Can you transcribe the lines below word for word, leaving out the pictures?

--- start of DATASET RECORDS ---

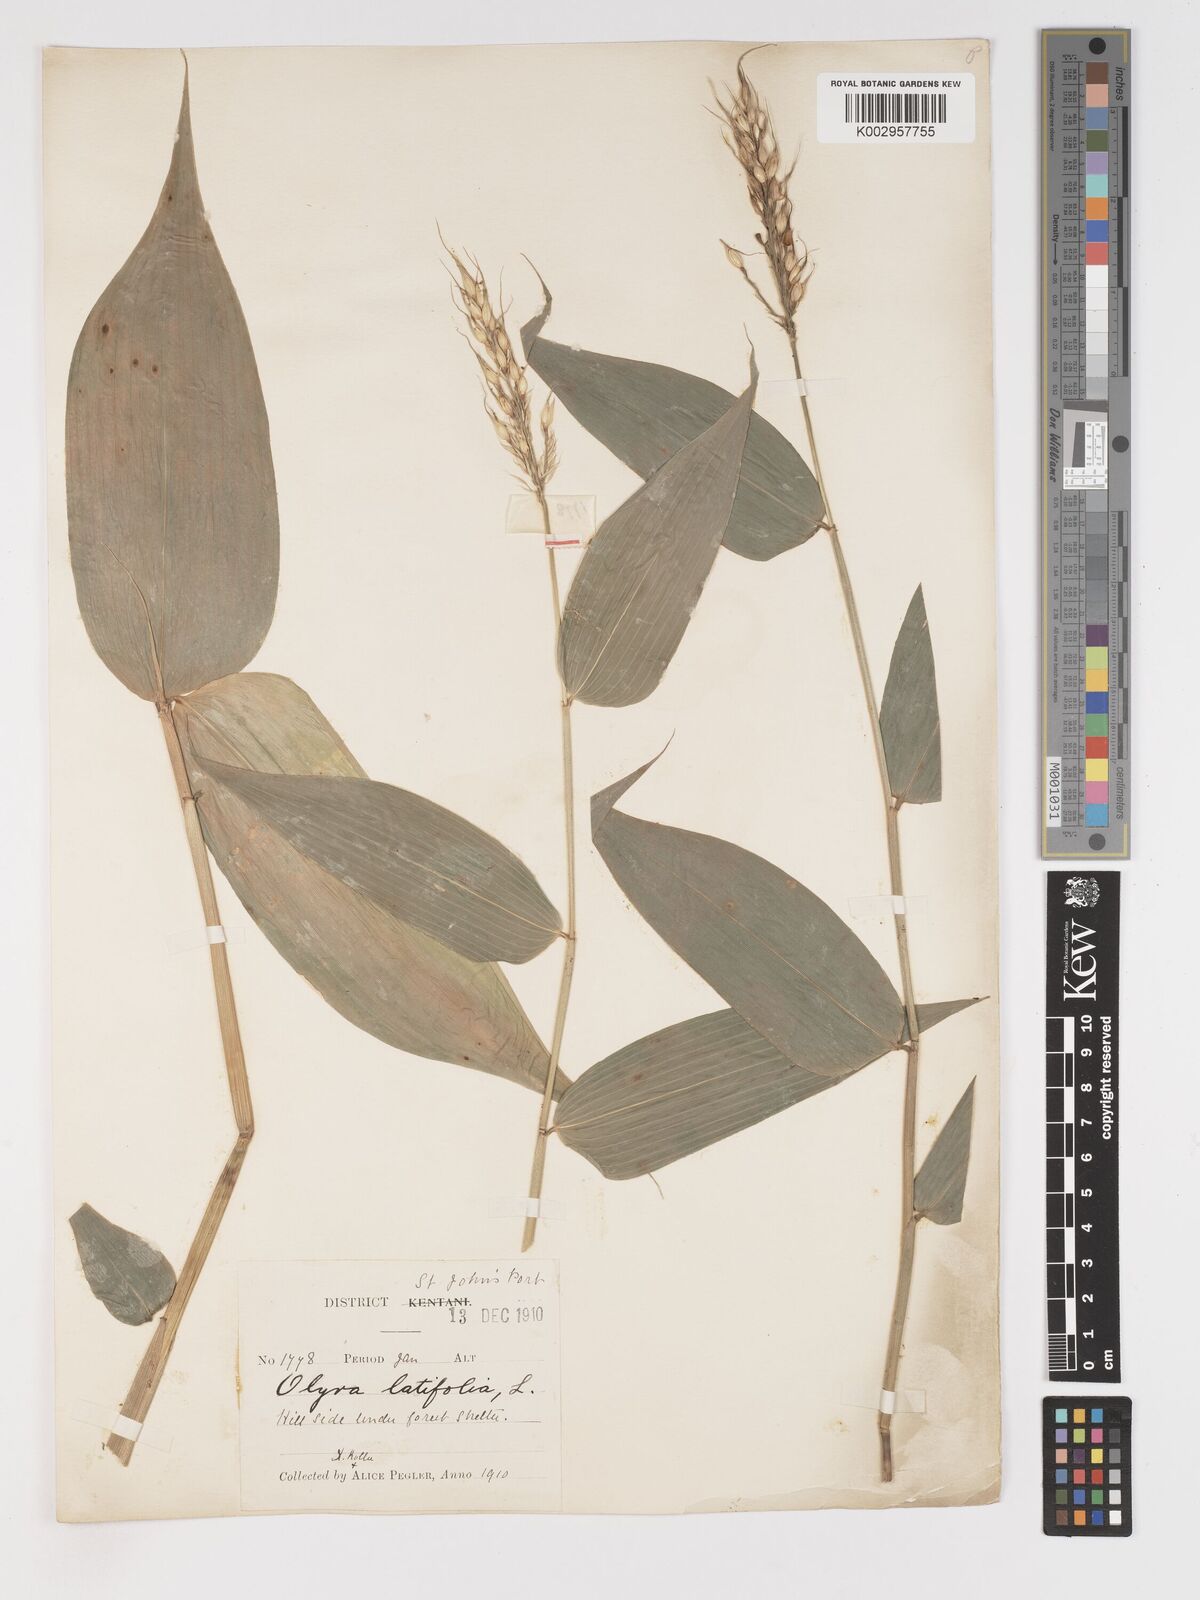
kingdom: Plantae
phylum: Tracheophyta
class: Liliopsida
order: Poales
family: Poaceae
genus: Olyra
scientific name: Olyra latifolia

--- end of DATASET RECORDS ---

CORRECT RESULT
kingdom: Plantae
phylum: Tracheophyta
class: Liliopsida
order: Poales
family: Poaceae
genus: Olyra
scientific name: Olyra latifolia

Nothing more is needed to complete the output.